(Collected data entries)
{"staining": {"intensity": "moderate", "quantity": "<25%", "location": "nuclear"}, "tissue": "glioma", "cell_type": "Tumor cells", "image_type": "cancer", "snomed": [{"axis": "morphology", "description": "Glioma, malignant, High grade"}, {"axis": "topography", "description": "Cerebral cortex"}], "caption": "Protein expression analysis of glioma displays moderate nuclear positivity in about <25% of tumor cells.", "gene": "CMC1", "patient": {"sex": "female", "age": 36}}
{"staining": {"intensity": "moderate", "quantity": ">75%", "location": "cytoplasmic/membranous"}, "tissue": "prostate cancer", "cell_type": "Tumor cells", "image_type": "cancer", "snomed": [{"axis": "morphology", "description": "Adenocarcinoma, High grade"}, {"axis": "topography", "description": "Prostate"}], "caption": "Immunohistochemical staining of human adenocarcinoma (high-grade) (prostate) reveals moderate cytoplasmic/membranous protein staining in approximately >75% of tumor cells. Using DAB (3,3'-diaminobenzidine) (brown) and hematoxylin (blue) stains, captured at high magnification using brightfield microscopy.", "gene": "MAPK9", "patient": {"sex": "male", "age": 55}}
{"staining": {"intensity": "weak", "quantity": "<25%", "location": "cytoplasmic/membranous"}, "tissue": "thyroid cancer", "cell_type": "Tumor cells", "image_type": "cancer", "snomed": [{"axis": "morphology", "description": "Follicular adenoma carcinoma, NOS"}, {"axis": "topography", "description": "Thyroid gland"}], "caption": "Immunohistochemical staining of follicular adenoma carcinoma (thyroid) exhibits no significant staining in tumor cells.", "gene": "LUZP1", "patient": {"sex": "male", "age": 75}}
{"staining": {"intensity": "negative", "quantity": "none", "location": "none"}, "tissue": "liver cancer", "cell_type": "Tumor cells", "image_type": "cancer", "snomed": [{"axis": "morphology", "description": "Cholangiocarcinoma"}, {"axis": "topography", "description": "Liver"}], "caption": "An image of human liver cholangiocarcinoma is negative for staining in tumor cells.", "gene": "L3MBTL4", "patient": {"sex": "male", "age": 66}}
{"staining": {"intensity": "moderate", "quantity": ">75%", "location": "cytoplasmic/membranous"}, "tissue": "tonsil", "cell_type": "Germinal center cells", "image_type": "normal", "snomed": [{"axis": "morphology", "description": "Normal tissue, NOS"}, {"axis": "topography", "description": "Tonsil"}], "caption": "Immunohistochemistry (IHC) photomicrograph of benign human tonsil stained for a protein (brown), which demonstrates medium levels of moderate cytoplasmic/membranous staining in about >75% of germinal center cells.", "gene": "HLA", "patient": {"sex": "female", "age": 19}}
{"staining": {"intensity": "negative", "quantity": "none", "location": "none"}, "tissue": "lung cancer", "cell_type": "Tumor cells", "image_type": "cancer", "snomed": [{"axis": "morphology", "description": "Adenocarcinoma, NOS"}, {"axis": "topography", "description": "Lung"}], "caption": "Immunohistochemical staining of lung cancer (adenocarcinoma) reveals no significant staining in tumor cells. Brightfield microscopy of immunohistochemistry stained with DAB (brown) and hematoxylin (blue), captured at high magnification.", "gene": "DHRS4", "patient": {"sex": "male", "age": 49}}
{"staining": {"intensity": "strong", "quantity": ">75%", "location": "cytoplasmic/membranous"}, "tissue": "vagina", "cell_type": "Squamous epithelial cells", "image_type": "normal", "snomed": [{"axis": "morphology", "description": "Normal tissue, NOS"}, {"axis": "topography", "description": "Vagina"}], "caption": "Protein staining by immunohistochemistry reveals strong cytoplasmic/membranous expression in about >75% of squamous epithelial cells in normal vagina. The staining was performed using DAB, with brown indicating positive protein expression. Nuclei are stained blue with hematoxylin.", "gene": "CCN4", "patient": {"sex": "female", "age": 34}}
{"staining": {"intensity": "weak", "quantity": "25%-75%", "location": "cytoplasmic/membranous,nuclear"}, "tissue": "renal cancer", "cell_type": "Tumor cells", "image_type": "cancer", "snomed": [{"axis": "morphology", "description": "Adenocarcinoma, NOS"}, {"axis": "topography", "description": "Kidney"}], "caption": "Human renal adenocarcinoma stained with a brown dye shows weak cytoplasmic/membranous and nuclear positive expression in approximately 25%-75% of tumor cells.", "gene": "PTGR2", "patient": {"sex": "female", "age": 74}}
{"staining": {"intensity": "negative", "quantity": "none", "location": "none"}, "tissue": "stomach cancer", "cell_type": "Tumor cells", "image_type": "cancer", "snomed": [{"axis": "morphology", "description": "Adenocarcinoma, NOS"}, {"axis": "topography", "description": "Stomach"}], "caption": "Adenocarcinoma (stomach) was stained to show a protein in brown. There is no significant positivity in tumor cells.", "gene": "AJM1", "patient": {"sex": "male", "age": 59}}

Required work:
Each and every entry needs to be repeated exactly.

Answer section:
{"staining": {"intensity": "moderate", "quantity": "<25%", "location": "nuclear"}, "tissue": "glioma", "cell_type": "Tumor cells", "image_type": "cancer", "snomed": [{"axis": "morphology", "description": "Glioma, malignant, High grade"}, {"axis": "topography", "description": "Cerebral cortex"}], "caption": "Protein expression analysis of glioma displays moderate nuclear positivity in about <25% of tumor cells.", "gene": "CMC1", "patient": {"sex": "female", "age": 36}}
{"staining": {"intensity": "moderate", "quantity": ">75%", "location": "cytoplasmic/membranous"}, "tissue": "prostate cancer", "cell_type": "Tumor cells", "image_type": "cancer", "snomed": [{"axis": "morphology", "description": "Adenocarcinoma, High grade"}, {"axis": "topography", "description": "Prostate"}], "caption": "Immunohistochemical staining of human adenocarcinoma (high-grade) (prostate) reveals moderate cytoplasmic/membranous protein staining in approximately >75% of tumor cells. Using DAB (3,3'-diaminobenzidine) (brown) and hematoxylin (blue) stains, captured at high magnification using brightfield microscopy.", "gene": "MAPK9", "patient": {"sex": "male", "age": 55}}
{"staining": {"intensity": "weak", "quantity": "<25%", "location": "cytoplasmic/membranous"}, "tissue": "thyroid cancer", "cell_type": "Tumor cells", "image_type": "cancer", "snomed": [{"axis": "morphology", "description": "Follicular adenoma carcinoma, NOS"}, {"axis": "topography", "description": "Thyroid gland"}], "caption": "Immunohistochemical staining of follicular adenoma carcinoma (thyroid) exhibits no significant staining in tumor cells.", "gene": "LUZP1", "patient": {"sex": "male", "age": 75}}
{"staining": {"intensity": "negative", "quantity": "none", "location": "none"}, "tissue": "liver cancer", "cell_type": "Tumor cells", "image_type": "cancer", "snomed": [{"axis": "morphology", "description": "Cholangiocarcinoma"}, {"axis": "topography", "description": "Liver"}], "caption": "An image of human liver cholangiocarcinoma is negative for staining in tumor cells.", "gene": "L3MBTL4", "patient": {"sex": "male", "age": 66}}
{"staining": {"intensity": "moderate", "quantity": ">75%", "location": "cytoplasmic/membranous"}, "tissue": "tonsil", "cell_type": "Germinal center cells", "image_type": "normal", "snomed": [{"axis": "morphology", "description": "Normal tissue, NOS"}, {"axis": "topography", "description": "Tonsil"}], "caption": "Immunohistochemistry (IHC) photomicrograph of benign human tonsil stained for a protein (brown), which demonstrates medium levels of moderate cytoplasmic/membranous staining in about >75% of germinal center cells.", "gene": "HLA", "patient": {"sex": "female", "age": 19}}
{"staining": {"intensity": "negative", "quantity": "none", "location": "none"}, "tissue": "lung cancer", "cell_type": "Tumor cells", "image_type": "cancer", "snomed": [{"axis": "morphology", "description": "Adenocarcinoma, NOS"}, {"axis": "topography", "description": "Lung"}], "caption": "Immunohistochemical staining of lung cancer (adenocarcinoma) reveals no significant staining in tumor cells. Brightfield microscopy of immunohistochemistry stained with DAB (brown) and hematoxylin (blue), captured at high magnification.", "gene": "DHRS4", "patient": {"sex": "male", "age": 49}}
{"staining": {"intensity": "strong", "quantity": ">75%", "location": "cytoplasmic/membranous"}, "tissue": "vagina", "cell_type": "Squamous epithelial cells", "image_type": "normal", "snomed": [{"axis": "morphology", "description": "Normal tissue, NOS"}, {"axis": "topography", "description": "Vagina"}], "caption": "Protein staining by immunohistochemistry reveals strong cytoplasmic/membranous expression in about >75% of squamous epithelial cells in normal vagina. The staining was performed using DAB, with brown indicating positive protein expression. Nuclei are stained blue with hematoxylin.", "gene": "CCN4", "patient": {"sex": "female", "age": 34}}
{"staining": {"intensity": "weak", "quantity": "25%-75%", "location": "cytoplasmic/membranous,nuclear"}, "tissue": "renal cancer", "cell_type": "Tumor cells", "image_type": "cancer", "snomed": [{"axis": "morphology", "description": "Adenocarcinoma, NOS"}, {"axis": "topography", "description": "Kidney"}], "caption": "Human renal adenocarcinoma stained with a brown dye shows weak cytoplasmic/membranous and nuclear positive expression in approximately 25%-75% of tumor cells.", "gene": "PTGR2", "patient": {"sex": "female", "age": 74}}
{"staining": {"intensity": "negative", "quantity": "none", "location": "none"}, "tissue": "stomach cancer", "cell_type": "Tumor cells", "image_type": "cancer", "snomed": [{"axis": "morphology", "description": "Adenocarcinoma, NOS"}, {"axis": "topography", "description": "Stomach"}], "caption": "Adenocarcinoma (stomach) was stained to show a protein in brown. There is no significant positivity in tumor cells.", "gene": "AJM1", "patient": {"sex": "male", "age": 59}}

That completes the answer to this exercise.